By Sade Oguntola
Since African Traditional Medicine Day was initiated in 2003, the continent has seen the implementation of WHO regional strategies on promoting and enhancing the role of traditional medicine in health systems, 2001 – 2010 and 2013 – 2023, as well as plans of action for the First (2001 – 2010) and Second Decades of African traditional medicine.
Member states used the day to catalyze discussion forums around national policies on traditional medicine, cultivation of medicinal plants, including training of traditional health practitioners, and their collaboration with their conventional counterparts. These activities prompted more than 40 African regional countries to develop national traditional medicine policies by 2022, up from only eight in 2000.
Thirty countries have also integrated traditional medicine into their national policies, a 100% improvement from the situation in 2000. Additionally, 39 countries have established regulatory frameworks for traditional medicine practitioners, compared to only one in 2000, demonstrating good governance and leadership.
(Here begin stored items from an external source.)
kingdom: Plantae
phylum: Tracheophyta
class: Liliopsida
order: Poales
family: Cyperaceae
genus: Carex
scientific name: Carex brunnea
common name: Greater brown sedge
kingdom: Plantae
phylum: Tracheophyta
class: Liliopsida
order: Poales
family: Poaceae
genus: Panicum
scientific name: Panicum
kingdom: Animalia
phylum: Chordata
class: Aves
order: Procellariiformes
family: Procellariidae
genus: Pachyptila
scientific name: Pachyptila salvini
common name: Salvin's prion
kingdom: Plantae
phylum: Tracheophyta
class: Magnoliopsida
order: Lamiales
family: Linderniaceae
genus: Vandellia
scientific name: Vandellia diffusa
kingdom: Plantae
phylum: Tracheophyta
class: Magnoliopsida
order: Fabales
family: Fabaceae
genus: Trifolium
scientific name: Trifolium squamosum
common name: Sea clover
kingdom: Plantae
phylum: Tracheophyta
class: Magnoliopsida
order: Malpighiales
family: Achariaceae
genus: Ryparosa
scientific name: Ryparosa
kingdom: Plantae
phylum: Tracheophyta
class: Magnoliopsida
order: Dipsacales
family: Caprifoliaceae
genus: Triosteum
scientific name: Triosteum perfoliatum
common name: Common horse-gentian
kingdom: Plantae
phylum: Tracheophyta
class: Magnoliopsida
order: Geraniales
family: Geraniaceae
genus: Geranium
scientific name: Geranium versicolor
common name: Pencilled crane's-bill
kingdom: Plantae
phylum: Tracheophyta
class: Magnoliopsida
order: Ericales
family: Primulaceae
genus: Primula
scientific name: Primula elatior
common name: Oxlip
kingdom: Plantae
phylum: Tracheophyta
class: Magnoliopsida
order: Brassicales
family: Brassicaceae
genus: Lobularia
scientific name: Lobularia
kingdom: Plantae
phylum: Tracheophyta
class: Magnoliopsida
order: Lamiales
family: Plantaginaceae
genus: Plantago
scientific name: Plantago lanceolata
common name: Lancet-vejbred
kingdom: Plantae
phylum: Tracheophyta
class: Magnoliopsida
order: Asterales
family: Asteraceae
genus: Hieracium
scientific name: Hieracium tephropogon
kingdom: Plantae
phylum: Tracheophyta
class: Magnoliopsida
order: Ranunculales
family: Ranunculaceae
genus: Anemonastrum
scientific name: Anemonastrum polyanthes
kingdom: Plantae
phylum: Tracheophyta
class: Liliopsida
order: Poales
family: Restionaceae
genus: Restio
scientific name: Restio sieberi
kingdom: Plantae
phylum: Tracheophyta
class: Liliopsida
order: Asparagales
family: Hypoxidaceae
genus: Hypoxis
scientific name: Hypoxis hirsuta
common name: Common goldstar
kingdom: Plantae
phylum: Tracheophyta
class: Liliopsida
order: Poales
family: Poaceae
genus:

The research institutes dedicated to traditional medicine research and development have employed WHO guidelines and protocols to assess the quality, safety and efficacy of traditional medicine-based therapeutics for priority diseases, such as HIV/AIDS, malaria, diabetes, hypertension, sickle-cell disease and, recently, COVID-19.
WHO Regional Director for Africa, Dr Matshidiso Moet, says that more than 45 herbal medicines now feature on Africa’s essential medicines list and 19 countries now have facilities for local manufacture of herbal medicines which are ongoing.
Dr Moeti, in a media release, said the number of herbal medicines registered by national regulatory authorities in 14 countries increased from just 20 in 2000 to more than 100 this year. In marking the 2022 African Traditional Medicine Day, she declared that to advance the continent’s efforts toward equitable access to medical products and technologies, eight African member states were now engaged in large-scale cultivation of medicinal and aromatic plants.
She added: “25 countries have now integrated traditional medicine into their health sciences curricula, while 20 have established training programmes for traditional health practitioners and health sciences students, to strengthen human resources in both traditional medicine and primary health care. Thirty-nine countries have also developed legal frameworks for traditional health practitioners. “Positive signs of traditional and conventional health systems working in parallel for the good of their patients are that referrals of patients between the two sectors are now taking place routinely in 17 countries. ‘’
A total of 24 countries have also developed Codes of Ethics and Practice for traditional health practitioners, to ensure safety and standards of service delivery. Ghana is setting the example for the continent, with the establishment of traditional medicine clinics in 55 regional hospital settings to date.
Dr Moeti said that WHO in the African Region has supported joint missions with partners to the Democratic Republic of Congo, Ghana, Madagascar, Nigeria, South Africa and Uganda, to monitor clinical trials of traditional medicine-based therapeutics proposed for COVID-19. According to her, with 34 research institutes in 26 countries dedicated to traditional medicine research and development, it remains a promising industry, with great commercial potential if marketed appropriately internationally.
She added, “Twelve of these countries reported making public fund allocations to this research and development across the past 10 years.” She, however, calls on African governments to strengthen collaboration between science, technology and innovation in their conventional counterparts. She appealed to traditional health practitioners and the private sector, to fast-track research and development, and local manufacturing of traditional medicine-based therapeutics for the health and well-being of Africa’s people.